September 15, 2007 at 9:25 pm
True, all social conservatives do not fit the description in Digby’s post.
It is those who pose as social conservatives while not living the ideals they profess who fit Digby’s post.
There are other words to describe persons like that. Digby was not talking about average voters. She was talking about those who shill for votes.
Those other words include “hypocrite,” “televangelist,” and “Republican Congressperson.”
They say one thing in public to get votes, and do something entirely other in private.
As has been amply documented.
September 16, 2007 at 9:08 am
“Many social conservatives are phonies, and the rest are willing dupes.”
While Digby goes on to write “How many diaper wearing wingnut senators…” later in the same paragraph, the original statement about social conservatives is not qualified or limited solely to that group. The sentence about social conservatives is complete and encompassing and appears to stand on its own.
I agree with Karen. Anyone who considers themselves to be a social conservative should be insulted by such a “mean spirited” statement.
Such writings add little (actually nothing) to any meaningful discourse on the state of our current national mess. Therein lies the problem.
It appears to me the folks on the left have become the thing they seem to detest the most. They have become their own version of Rush Limbaugh. To quote Pogo: “We Have Met The Enemy and He Is Us.”
September 16, 2007 at 7:58 pm
Insincerity has become the lifeblood of social debate, and it’s why I’m turned off to politics and the public square. Too many commentators these days have become bitter, vindictive hateful people who rail against bitter, vindictive hateful people. They don’t seek to persuade their opponents, only to condemn and denigrate them. When you point that out, they either deny it or claim that the moral superiority of their point of view entitles them to it. And anyone who thinks this goes on in one given ideological camp more than another may be deceiving themselves but not me.
The beginning of the end, for me personally, was when people who didn’t know anything about me other than that I was conservative started assuming I was a racist. People who didn’t know my heart, didn’t know my history and didn’t know me told me I was a reason for continuing racism in society. Consequently, the last Democrat I ever voted for was Paul Simon and I may never vote for another one again. The heck with them all, they’re only out to smear people who interfere with their political ambitions.
The next spike in the coffin of my faith in politics was when the Republicans took the House back in 1994. People who said they wanted to try the things I wanted to try in government got elected and I thought things were going to change. As it turned out, most of them had clearly been studying for decades how the Democrats had used congressional perks and pensions to feather their own nests, and wasted no time in simply doing the same thing from the other side of the aisle.

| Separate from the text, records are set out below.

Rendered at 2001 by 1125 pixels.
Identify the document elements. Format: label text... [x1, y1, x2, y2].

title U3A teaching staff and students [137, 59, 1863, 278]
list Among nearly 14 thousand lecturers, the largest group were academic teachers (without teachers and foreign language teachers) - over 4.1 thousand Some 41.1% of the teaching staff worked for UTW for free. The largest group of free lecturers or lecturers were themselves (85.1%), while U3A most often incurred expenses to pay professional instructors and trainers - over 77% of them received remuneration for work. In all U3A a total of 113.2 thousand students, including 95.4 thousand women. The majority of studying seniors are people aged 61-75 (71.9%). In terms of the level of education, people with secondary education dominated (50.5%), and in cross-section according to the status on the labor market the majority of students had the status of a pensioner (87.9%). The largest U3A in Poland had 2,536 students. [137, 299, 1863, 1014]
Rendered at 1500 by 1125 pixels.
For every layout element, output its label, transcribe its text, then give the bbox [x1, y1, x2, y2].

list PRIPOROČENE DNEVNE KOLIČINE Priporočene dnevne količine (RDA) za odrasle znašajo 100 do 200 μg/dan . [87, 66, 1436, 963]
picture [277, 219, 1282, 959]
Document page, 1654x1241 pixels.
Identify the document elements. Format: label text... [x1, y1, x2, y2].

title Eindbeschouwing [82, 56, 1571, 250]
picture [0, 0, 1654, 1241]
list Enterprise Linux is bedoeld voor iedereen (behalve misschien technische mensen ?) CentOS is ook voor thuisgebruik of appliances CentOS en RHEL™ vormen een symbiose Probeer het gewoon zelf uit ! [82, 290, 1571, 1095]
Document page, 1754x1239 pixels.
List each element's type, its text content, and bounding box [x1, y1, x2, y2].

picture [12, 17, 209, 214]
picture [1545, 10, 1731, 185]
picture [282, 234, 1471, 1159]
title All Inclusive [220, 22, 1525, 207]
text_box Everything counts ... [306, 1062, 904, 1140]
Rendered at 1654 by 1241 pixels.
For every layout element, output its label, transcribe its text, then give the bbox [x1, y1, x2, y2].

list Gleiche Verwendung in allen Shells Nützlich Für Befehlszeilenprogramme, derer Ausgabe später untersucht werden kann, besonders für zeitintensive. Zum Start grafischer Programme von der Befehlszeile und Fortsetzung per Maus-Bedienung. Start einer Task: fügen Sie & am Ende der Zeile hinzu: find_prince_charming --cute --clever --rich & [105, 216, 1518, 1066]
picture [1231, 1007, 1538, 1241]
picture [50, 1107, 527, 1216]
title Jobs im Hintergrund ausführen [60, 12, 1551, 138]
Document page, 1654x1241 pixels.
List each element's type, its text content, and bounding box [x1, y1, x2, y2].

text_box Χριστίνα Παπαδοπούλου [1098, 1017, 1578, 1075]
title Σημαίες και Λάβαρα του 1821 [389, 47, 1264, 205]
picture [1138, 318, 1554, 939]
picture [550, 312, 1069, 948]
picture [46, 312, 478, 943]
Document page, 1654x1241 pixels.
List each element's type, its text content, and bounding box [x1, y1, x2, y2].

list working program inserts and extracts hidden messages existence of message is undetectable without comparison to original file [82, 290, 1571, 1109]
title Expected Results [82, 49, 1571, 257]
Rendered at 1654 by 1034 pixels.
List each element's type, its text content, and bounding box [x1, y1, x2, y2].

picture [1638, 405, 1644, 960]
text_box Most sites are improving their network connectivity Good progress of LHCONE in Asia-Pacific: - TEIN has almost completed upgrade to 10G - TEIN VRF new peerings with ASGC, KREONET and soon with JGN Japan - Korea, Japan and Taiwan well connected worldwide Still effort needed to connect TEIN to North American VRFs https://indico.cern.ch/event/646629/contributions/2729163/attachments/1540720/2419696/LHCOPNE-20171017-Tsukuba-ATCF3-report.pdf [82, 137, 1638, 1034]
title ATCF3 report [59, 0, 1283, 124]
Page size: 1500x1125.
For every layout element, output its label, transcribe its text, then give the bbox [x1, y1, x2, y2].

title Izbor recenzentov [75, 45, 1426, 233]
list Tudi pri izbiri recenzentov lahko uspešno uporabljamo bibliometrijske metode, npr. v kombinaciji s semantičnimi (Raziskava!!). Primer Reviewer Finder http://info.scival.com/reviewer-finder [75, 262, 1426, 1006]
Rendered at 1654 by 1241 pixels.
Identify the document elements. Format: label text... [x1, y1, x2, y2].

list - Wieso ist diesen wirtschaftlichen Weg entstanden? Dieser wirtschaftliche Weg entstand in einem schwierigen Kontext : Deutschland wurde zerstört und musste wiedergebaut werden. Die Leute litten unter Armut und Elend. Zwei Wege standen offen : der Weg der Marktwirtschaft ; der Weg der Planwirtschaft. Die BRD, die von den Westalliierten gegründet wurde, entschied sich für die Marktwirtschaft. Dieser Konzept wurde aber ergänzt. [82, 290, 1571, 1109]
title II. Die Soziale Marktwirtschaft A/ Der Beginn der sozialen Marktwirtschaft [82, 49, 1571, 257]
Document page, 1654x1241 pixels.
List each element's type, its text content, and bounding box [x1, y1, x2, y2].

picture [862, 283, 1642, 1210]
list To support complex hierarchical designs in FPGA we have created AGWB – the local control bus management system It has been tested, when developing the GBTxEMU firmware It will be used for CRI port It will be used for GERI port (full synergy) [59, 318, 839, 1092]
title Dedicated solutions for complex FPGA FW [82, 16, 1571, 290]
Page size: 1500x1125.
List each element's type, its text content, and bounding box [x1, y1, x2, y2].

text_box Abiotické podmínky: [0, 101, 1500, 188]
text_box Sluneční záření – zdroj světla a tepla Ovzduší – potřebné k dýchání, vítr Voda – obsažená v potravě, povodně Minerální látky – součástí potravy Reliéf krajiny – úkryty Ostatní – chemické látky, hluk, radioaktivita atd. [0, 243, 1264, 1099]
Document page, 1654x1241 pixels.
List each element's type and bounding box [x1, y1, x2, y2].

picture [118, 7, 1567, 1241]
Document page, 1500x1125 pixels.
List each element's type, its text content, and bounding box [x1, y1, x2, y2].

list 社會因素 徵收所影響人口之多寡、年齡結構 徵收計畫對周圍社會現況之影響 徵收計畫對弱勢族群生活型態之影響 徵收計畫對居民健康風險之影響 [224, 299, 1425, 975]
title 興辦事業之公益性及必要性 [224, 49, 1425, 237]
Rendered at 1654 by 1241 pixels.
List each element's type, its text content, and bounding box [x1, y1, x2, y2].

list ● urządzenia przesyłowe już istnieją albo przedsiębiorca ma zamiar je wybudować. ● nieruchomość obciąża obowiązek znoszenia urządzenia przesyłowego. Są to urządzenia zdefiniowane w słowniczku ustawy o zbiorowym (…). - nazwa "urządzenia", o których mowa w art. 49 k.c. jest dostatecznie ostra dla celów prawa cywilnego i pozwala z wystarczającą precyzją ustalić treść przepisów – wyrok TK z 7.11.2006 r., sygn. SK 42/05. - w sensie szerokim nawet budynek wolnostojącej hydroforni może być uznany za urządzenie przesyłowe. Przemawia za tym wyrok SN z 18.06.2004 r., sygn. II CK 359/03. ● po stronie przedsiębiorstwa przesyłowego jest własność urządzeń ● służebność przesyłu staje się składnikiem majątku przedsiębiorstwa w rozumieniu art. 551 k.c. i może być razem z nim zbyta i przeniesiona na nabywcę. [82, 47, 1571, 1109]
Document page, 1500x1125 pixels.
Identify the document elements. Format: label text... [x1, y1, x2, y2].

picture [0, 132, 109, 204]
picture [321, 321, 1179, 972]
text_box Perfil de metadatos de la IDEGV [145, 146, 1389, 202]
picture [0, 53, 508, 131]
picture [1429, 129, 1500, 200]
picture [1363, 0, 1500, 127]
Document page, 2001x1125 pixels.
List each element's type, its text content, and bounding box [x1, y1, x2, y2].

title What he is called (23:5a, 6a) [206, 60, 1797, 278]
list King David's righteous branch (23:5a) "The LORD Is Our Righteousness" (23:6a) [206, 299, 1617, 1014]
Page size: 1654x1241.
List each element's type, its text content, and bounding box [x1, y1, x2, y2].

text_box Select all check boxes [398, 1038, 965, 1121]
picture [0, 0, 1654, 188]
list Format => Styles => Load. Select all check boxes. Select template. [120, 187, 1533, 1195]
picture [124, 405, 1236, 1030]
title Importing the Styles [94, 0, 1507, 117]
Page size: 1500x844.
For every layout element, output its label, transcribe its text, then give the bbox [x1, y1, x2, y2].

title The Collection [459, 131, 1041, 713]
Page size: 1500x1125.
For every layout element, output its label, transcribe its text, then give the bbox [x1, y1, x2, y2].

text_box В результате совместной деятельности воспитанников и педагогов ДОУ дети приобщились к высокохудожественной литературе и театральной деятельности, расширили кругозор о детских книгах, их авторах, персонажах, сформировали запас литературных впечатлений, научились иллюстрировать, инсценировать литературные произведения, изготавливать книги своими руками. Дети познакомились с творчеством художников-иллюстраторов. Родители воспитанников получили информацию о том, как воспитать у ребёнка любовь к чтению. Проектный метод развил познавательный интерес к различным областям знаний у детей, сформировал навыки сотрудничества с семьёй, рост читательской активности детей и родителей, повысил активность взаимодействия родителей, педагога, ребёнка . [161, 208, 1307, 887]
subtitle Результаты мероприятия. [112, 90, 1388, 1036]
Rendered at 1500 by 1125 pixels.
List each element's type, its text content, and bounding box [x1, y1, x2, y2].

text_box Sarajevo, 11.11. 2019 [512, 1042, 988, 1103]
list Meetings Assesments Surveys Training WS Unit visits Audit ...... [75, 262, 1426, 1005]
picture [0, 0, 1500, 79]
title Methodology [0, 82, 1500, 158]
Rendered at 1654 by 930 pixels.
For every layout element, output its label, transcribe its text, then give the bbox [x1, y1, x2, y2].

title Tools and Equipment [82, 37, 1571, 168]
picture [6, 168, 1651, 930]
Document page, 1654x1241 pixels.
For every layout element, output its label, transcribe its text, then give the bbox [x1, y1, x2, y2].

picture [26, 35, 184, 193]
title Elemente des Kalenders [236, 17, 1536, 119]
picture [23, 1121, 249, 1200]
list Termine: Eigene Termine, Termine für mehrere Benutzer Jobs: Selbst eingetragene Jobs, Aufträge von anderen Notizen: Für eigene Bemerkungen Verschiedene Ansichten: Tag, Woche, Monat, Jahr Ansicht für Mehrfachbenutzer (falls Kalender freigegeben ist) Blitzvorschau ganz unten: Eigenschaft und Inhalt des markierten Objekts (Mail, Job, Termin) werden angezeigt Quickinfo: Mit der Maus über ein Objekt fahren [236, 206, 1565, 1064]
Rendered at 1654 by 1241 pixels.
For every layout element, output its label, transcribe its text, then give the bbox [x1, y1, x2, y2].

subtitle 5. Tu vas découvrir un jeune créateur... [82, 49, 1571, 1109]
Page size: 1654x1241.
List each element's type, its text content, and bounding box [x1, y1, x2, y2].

I’ll never forget the example I learned from a personal hero of mine, Steve Coates. Years ago he was a campaign manager for a conservative political candidate. The opponent’s campaign began accusing Steve’s candidate of making racist remarks in private. Steve drove straight to the opponent’s campaign headquarters, politely introduced himself, told them that nobody was with his candidate more than he was and that these remarks were not being made, and asked them to stop the accusations. As he ended the conversation, (which turned out to be lengthy,) his parting words were, “I understand that I am your opponent, but I never want to be your enemy.”